"Yes, Lydia, it was; but I like it. All I ask is a little tyrant in my home."
She sighed so deeply that he leaned over and kissed her cool cheek.
"Good-by, my dear," he said.
The kiss did not go badly. He had done it as if, though not sure of success, he was not adventuring on absolutely untried ground.
"I think you'd better not do that, Bobby."
"Do you hate it?"
"Not particularly, only I don't want you to get dependent on it."
He laughed as he shut the car door. The light of the engine was visible above the low woods to their left.
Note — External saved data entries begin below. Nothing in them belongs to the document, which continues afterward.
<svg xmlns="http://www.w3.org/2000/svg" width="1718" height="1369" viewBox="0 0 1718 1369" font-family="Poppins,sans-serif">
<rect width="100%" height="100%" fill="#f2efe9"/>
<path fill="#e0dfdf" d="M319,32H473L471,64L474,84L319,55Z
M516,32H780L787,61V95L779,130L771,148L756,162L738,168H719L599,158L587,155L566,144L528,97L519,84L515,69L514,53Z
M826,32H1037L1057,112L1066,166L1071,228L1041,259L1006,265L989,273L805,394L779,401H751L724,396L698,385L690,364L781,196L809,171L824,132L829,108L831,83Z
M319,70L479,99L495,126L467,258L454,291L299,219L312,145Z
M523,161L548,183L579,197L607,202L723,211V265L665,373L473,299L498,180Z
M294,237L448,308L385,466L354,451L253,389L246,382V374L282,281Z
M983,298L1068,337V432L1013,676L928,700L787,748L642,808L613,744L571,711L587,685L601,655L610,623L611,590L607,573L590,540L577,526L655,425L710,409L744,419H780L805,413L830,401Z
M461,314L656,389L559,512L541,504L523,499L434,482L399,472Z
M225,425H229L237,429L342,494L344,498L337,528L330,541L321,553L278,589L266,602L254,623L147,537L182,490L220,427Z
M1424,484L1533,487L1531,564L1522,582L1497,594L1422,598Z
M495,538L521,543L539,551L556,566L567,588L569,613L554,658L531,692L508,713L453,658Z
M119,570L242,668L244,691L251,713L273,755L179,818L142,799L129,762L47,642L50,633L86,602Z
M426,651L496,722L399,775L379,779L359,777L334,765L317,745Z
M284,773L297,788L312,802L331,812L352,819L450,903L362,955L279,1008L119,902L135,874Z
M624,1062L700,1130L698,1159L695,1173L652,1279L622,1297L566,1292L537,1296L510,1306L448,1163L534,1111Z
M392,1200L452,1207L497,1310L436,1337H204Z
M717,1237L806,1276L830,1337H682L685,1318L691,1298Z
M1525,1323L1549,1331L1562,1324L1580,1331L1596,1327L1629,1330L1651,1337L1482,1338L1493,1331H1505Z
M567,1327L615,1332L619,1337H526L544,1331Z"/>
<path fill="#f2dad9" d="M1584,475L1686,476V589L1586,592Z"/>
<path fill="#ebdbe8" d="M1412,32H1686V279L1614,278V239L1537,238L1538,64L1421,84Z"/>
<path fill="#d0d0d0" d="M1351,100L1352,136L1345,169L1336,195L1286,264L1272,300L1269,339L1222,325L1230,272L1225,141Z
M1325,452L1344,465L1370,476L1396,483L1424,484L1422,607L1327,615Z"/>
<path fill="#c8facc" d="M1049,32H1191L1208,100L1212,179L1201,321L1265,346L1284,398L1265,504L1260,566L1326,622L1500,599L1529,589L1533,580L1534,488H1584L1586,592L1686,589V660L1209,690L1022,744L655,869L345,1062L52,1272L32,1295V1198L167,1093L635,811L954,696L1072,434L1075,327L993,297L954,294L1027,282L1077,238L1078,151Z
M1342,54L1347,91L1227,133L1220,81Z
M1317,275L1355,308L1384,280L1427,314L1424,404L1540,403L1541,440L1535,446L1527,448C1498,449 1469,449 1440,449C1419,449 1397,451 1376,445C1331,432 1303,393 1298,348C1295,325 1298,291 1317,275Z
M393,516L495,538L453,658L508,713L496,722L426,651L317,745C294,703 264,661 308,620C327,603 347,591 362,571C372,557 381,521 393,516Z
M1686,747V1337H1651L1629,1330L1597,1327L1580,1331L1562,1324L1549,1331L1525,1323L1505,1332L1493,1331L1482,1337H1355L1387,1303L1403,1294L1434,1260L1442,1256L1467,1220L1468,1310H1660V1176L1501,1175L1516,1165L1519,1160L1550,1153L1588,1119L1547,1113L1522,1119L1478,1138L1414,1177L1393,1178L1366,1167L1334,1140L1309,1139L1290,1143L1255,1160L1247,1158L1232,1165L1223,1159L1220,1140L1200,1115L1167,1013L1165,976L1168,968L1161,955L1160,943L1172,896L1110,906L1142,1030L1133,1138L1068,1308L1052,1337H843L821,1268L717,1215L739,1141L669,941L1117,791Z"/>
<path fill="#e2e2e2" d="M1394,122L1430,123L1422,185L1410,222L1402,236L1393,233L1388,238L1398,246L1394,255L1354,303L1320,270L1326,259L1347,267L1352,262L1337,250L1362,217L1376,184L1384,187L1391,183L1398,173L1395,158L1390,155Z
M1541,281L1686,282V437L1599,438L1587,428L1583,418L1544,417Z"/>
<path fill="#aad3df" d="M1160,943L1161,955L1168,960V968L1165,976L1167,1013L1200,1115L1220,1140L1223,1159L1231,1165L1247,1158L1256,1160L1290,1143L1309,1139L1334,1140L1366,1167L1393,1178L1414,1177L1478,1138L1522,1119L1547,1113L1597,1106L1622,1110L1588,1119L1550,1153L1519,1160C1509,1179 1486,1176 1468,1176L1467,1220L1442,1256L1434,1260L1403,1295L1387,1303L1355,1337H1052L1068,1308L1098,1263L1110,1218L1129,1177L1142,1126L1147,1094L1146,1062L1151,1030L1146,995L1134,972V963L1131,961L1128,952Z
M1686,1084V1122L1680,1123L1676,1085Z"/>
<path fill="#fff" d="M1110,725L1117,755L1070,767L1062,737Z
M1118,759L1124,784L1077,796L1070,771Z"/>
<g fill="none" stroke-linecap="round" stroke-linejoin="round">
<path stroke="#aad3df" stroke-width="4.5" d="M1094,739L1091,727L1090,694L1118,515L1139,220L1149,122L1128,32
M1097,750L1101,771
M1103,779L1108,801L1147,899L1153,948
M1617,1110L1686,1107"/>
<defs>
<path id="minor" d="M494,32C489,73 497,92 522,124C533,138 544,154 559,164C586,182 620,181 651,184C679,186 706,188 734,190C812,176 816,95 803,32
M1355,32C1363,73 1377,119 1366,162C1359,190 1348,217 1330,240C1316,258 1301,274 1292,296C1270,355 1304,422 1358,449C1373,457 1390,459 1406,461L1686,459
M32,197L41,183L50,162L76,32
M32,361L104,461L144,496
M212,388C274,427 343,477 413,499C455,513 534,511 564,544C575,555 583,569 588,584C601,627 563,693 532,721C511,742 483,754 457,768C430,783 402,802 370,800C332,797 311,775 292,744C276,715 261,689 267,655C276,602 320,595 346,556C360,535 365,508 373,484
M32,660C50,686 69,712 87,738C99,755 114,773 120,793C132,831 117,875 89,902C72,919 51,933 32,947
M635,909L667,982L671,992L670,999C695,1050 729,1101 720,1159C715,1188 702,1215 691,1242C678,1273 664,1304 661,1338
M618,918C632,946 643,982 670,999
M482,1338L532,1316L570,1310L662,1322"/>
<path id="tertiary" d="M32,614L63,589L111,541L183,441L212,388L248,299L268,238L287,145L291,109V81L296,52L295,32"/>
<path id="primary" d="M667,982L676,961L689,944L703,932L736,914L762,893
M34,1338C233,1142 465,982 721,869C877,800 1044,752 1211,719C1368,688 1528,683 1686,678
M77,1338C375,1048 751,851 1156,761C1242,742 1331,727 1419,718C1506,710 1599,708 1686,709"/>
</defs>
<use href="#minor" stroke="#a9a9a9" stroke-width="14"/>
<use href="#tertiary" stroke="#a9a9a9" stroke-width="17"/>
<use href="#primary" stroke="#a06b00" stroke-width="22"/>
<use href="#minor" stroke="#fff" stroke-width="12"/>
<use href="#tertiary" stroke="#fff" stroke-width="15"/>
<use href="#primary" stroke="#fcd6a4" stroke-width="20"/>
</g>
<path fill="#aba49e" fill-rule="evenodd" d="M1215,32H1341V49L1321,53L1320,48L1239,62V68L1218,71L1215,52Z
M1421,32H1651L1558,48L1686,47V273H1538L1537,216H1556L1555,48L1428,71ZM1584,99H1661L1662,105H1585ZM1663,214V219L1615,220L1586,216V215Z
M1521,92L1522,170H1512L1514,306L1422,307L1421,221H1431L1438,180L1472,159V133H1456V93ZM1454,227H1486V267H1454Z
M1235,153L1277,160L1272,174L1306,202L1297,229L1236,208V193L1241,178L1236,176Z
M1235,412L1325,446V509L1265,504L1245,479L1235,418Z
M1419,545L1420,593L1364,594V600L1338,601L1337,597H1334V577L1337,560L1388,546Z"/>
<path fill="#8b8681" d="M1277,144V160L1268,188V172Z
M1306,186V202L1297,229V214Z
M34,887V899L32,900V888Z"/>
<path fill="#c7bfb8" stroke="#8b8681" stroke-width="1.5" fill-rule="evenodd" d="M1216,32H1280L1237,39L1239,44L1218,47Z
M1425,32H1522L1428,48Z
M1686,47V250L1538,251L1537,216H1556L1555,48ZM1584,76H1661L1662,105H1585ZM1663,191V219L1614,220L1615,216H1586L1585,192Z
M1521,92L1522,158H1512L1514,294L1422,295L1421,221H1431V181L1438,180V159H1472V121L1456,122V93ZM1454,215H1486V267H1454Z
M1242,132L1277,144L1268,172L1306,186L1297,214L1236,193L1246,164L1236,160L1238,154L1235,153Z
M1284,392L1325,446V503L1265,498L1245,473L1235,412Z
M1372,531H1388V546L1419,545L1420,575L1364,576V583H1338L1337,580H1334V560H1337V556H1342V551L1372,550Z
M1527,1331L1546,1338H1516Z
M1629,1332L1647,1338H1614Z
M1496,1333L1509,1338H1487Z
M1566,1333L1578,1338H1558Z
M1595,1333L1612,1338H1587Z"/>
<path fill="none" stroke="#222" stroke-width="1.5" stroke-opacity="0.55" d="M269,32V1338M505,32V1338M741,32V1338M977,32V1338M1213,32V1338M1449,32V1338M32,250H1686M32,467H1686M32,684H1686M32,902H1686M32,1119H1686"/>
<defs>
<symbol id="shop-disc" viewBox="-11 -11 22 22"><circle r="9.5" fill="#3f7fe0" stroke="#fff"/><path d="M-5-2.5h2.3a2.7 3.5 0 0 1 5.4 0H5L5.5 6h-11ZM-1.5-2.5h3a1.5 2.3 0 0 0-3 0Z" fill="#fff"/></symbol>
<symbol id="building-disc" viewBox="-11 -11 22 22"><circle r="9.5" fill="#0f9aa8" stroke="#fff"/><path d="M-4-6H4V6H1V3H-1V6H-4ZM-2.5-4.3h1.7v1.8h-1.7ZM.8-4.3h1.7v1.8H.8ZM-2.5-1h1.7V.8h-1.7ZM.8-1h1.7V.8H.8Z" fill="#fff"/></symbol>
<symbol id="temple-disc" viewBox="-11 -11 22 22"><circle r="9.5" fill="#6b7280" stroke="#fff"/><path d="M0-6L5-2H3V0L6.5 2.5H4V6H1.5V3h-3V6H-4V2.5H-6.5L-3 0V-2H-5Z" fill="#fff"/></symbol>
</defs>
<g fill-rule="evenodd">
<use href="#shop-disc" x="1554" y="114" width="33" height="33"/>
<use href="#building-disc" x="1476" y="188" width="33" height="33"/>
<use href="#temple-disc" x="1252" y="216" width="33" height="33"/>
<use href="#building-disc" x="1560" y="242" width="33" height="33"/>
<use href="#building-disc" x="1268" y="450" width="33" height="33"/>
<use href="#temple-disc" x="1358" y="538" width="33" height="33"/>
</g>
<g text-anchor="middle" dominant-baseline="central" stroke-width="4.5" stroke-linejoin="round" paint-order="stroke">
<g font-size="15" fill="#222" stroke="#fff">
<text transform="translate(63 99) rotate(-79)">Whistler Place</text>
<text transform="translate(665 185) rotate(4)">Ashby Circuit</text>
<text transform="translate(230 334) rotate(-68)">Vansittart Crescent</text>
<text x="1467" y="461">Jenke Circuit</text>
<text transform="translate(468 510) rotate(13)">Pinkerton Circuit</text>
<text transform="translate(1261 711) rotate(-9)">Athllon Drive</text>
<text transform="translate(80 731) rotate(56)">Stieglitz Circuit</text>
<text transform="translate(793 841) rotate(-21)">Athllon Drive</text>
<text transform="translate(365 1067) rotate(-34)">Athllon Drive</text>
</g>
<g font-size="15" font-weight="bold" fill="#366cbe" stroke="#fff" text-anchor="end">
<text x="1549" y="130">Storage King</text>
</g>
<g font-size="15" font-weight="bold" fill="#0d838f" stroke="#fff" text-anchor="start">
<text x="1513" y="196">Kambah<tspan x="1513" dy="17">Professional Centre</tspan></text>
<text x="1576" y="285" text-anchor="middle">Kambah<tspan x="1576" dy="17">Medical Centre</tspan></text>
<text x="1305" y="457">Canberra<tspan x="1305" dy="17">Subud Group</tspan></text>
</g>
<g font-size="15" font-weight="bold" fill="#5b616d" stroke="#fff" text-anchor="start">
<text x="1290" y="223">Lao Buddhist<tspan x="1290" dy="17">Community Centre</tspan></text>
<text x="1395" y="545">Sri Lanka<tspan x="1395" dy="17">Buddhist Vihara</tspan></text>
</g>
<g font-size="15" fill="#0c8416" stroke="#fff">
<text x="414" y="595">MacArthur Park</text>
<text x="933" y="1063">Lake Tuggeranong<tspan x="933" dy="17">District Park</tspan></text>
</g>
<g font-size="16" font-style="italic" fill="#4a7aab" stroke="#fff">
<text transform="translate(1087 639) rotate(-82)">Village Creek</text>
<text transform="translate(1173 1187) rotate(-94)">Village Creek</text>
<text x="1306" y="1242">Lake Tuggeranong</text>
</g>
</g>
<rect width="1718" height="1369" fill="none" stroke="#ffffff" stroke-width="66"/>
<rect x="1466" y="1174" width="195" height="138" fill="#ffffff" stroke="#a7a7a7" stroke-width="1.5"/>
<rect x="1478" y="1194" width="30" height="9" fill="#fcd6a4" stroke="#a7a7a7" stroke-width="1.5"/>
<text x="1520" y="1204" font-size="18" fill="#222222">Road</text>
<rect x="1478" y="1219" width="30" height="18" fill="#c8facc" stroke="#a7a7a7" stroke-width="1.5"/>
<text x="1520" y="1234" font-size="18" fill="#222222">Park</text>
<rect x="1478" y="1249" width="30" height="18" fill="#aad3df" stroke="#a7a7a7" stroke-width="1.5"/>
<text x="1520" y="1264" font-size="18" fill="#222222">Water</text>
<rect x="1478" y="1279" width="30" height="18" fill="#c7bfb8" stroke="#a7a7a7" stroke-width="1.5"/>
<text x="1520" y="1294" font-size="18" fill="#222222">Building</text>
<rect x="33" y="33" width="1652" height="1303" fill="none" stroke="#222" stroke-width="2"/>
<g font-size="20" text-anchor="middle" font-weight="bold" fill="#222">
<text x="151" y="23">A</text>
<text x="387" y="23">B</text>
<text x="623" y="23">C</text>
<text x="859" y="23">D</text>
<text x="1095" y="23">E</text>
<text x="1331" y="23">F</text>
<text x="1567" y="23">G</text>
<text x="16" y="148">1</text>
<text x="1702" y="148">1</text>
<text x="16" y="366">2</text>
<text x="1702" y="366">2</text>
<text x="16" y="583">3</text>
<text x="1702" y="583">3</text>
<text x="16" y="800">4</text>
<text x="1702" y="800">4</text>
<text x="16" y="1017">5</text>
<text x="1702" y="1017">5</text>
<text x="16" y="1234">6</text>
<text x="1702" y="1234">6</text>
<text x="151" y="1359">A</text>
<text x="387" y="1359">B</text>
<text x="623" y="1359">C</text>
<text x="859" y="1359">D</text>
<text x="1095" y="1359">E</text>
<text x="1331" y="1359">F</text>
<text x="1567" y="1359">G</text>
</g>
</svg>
"I'll take my chances on that," he said.
As she drove away she felt the injustice of the world. Everyone did ask your advice; they did want you to take an interest, but they complained when this interest led you to exert the slightest pressure on them to do what you saw was best. That was so illogical. You couldn't give a person advice that was any good unless you entered in and made their problem yours, and of course if you did that—only how few people except herself ever did it for their friends—then you were concerned, personally concerned that they should follow your advice. They were all content, too, she thought, when her tyranny worked out for their good. Bobby, for instance, had not complained of her having forced the Emmonses to ask him for Sunday. He thought that commendable. Perhaps the Emmonses hadn't. And yet how much better to be clear. She did not want to go and spend Sunday with anyone unless she could be sure of having someone to amuse her. Suppose she had gone there and found that like Benny they were using her to entertain some of their dull friends. That would have made her angry. She might have been disagreeable and broken up a friendship. This way it was safe.